Locate each line in the records containing "para". Copy it.

++++++

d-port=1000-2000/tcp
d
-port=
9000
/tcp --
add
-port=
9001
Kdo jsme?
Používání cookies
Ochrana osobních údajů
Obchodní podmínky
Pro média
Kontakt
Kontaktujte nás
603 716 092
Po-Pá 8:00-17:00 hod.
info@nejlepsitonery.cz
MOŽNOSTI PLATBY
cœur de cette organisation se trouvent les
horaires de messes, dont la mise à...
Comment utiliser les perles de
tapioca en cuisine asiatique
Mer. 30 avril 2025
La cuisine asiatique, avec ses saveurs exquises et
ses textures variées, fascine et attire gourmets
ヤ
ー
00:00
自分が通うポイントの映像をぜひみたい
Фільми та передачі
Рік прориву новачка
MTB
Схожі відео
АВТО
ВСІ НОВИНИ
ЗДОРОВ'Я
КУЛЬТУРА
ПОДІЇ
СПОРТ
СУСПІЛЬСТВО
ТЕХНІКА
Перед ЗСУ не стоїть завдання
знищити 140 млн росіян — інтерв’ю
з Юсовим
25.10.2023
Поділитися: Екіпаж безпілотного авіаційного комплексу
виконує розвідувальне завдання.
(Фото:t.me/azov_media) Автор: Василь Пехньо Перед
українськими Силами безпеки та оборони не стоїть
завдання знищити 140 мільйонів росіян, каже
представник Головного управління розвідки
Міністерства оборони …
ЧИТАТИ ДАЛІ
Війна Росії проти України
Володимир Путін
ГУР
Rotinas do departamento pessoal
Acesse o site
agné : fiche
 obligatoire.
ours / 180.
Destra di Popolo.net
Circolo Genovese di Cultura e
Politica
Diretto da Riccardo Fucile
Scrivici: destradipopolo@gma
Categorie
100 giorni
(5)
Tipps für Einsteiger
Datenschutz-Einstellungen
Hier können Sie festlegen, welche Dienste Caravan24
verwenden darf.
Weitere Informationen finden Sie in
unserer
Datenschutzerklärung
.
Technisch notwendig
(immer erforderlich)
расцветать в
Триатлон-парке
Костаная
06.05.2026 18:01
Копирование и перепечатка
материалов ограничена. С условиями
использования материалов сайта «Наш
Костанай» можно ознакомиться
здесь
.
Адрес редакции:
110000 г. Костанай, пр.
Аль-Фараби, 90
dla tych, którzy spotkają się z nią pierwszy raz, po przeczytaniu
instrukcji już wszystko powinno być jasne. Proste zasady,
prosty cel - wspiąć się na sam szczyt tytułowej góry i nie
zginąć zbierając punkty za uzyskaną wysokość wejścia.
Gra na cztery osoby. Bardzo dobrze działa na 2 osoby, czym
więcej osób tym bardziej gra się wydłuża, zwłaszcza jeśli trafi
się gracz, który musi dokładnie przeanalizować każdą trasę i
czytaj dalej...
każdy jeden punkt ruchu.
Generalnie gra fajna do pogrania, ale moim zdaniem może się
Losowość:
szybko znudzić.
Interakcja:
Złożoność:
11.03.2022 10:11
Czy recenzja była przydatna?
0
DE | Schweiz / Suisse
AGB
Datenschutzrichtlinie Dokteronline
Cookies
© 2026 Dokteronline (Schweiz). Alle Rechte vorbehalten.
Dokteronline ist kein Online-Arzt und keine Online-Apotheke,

++++++

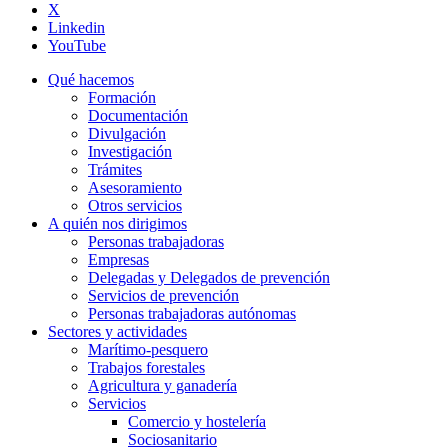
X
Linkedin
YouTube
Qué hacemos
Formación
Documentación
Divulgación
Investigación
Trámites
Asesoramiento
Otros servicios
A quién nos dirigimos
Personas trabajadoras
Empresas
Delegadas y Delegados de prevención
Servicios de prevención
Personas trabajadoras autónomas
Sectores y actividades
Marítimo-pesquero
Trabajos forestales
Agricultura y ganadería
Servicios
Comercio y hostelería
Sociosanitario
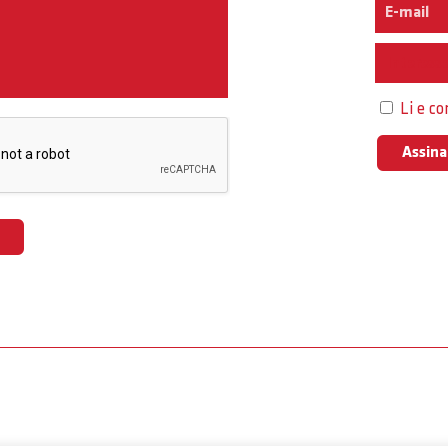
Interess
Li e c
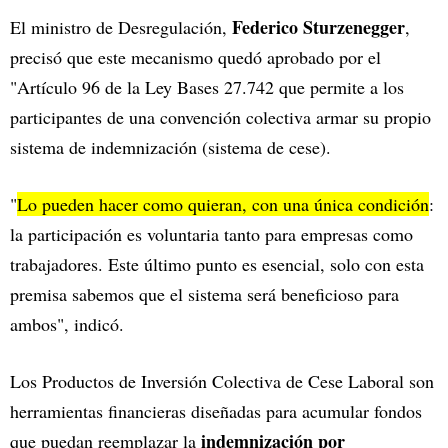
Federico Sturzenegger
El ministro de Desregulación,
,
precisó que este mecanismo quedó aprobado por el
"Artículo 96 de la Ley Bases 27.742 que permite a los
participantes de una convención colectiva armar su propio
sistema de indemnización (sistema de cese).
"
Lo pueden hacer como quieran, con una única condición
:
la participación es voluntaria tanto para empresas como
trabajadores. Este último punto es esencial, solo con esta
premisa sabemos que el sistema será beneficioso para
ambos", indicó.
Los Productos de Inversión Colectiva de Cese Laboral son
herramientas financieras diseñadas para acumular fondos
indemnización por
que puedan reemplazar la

++++++

- WRITTEN RESPONSE
la participación es voluntaria tanto para empresas como
premisa sabemos que el sistema será beneficioso para
herramientas financieras diseñadas para acumular fondos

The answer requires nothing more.